The official stance of Egypt’s largest opposition party, the Wafd Party, on yesterday's 'Day of Anger' protests was only announced in a press conference late Tuesday night. Early that morning, the party's leaders permitted only unofficial participation in the demonstrations, but by the early afternoon – as the protests escalated and grew in size – they finally allowed their members to officially join.
At his late-night statement to the press, Wafd Party chair El-Sayyid El-Badawi called for dissolving the current parliament and creating a “saviour government” which would work to put together a new system and that would solve the problems currently devastating citizens across the country.
Yet, El-Badawi's announcement had come too late.
“El-Badawi has made this announcement because there seemed to be hope that the protest had succeeded, and because the Wafd youth and the citizens had put pressure on him,” Essam Shiha, member of the Wafd Party's high board, told Ahram Online.

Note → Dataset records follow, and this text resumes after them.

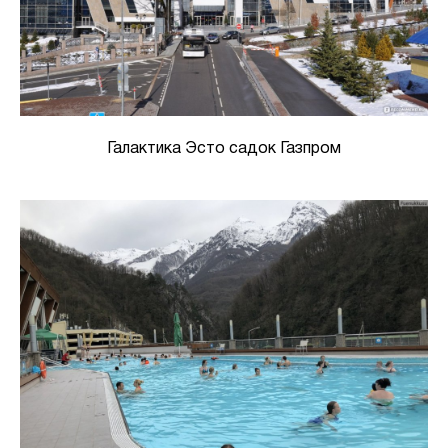
Галактика Эсто садок Газпром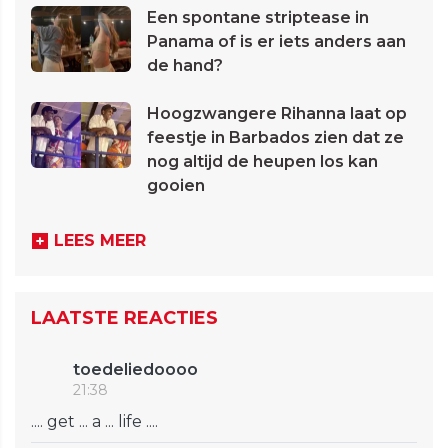
Een spontane striptease in
Panama of is er iets anders aan
de hand?
Hoogzwangere Rihanna laat op
feestje in Barbados zien dat ze
nog altijd de heupen los kan
gooien
LEES MEER
LAATSTE REACTIES
toedeliedoooo
21:38
.... get ... a ... life ....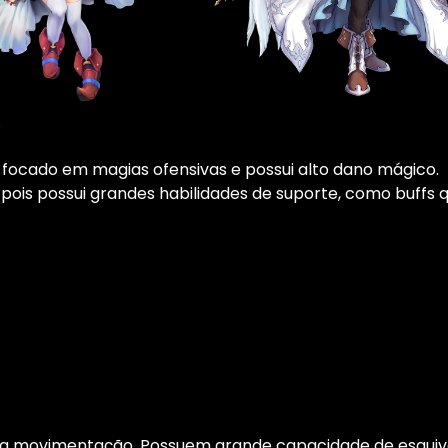
.
focado em magias ofensivas e possui alto dano mágico.
 pois possui grandes habilidades de suporte, como buffs
na movimentação. Possuem grande capacidade de esquiva,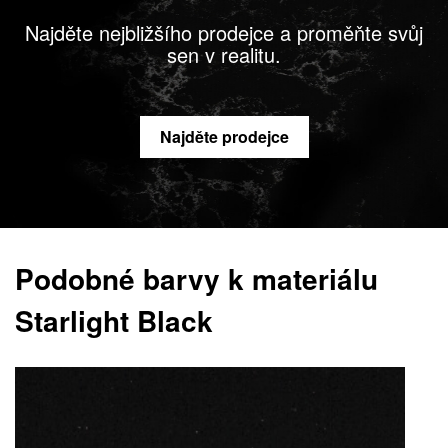
Najděte nejbližšího prodejce a proměňte svůj
sen v realitu.
Najděte prodejce
Podobné barvy k materiálu
Starlight Black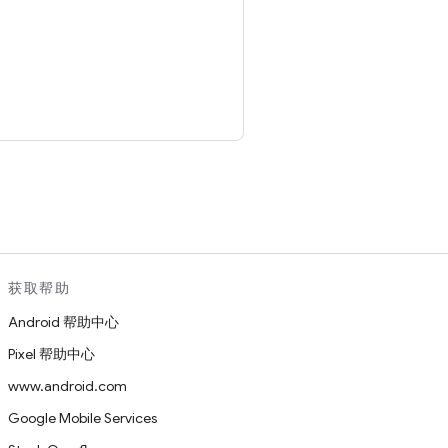
。
获取帮助
Android 帮助中心
Pixel 帮助中心
www.android.com
Google Mobile Services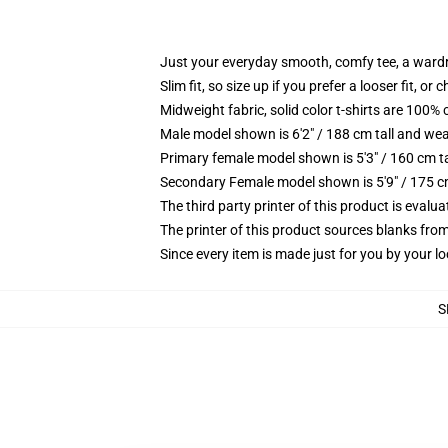
Just your everyday smooth, comfy tee, a ward
Slim fit, so size up if you prefer a looser fit, or 
Midweight fabric, solid color t-shirts are 100% 
Male model shown is 6'2" / 188 cm tall and wea
Primary female model shown is 5'3" / 160 cm ta
Secondary Female model shown is 5'9" / 175 c
The third party printer of this product is eval
The printer of this product sources blanks fro
Since every item is made just for you by your loc
S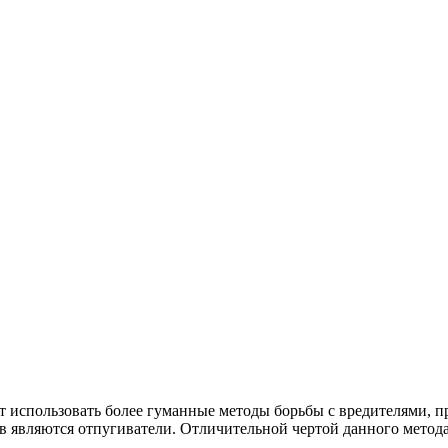
использовать более гуманные методы борьбы с вредителями, пр
в являются отпугиватели. Отличительной чертой данного метода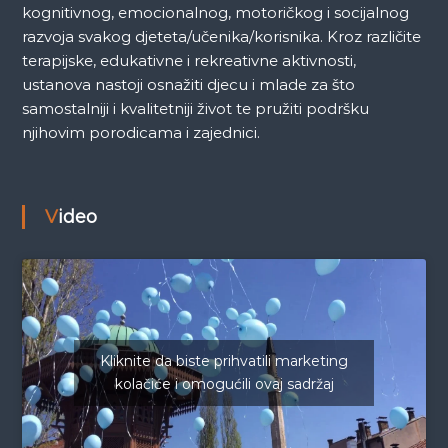
kognitivnog, emocionalnog, motoričkog i socijalnog
razvoja svakog djeteta/učenika/korisnika. Kroz različite
terapijske, edukativne i rekreativne aktivnosti,
ustanova nastoji osnažiti djecu i mlade za što
samostalniji i kvalitetniji život te pružiti podršku
njihovim porodicama i zajednici.
Video
Kliknite da biste prihvatili marketing
kolačiće i omogućili ovaj sadržaj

Another factor encouraging the Wafd leadership to join in on the popular demonstrations and call for the government's dissolution is the fact that the Wafd had suffered a serious blow during the recent elections, winning only two seats – a stark failure compared to its five-member representation in the previous parliament. This electoral failure made it necessary for the party to find a way to reinstate its position as a formidable opposition.
Surprisingly, El-Badawi's assertion that his announcement reflected the party's official position was, according to Shiha, not in line with the position of the party's executive board.
In contrast to El-Badawi's announcement, the Wafd's reformist wing has decided to call on the government to open a national dialogue with political opposition groups, asking for a peaceful transfer of power. These contradictions between the two party lines have led Mahmoud Abaza, the former president of the party, to announce that he will deliver a statement of his own later today, according to Shiha.
Yesterday was the first time that the Wafd Party engaged in such large collective protests. The party's youth have called on the leadership to take part in the protests, and El-Badawi met with them yesterday to hear their demands. “They were then given permission to protest on an individual basis – not under the party name,” Shiha told Ahram Online.
Accordingly, dozens went to protest in different places around Cairo, while an even greater number of Wafd members engaged in protests outside Cairo, in Suez, Mahalla, Mansoura and Domiatta.
Moreover, in the middle of the day, prominent Wafd figures began to join the crowds in Tahrir Square, where protesters gathered. Ramy Lakah, a prominent businessman and member of the Wafd Party, was there. Shiha, Ahmed El-Sokary and Abdel Aziz El-Nahas joined the protest at 10:30 PM, brining food for Wafd protester in Tahrir. “It seemed like Hyde Park in London, then suddenly police fired tear gas at the protesters and things went very badly,” Shiha said.
Nevertheless, El-Badawi's incredibly belated announcement has unleashed speculations regarding the party’s relation with the regime. “Everything in the Wafd Party depends on its relation with the state,” Amr Hashim, researcher at Ahram Strategic Center told Ahram Online.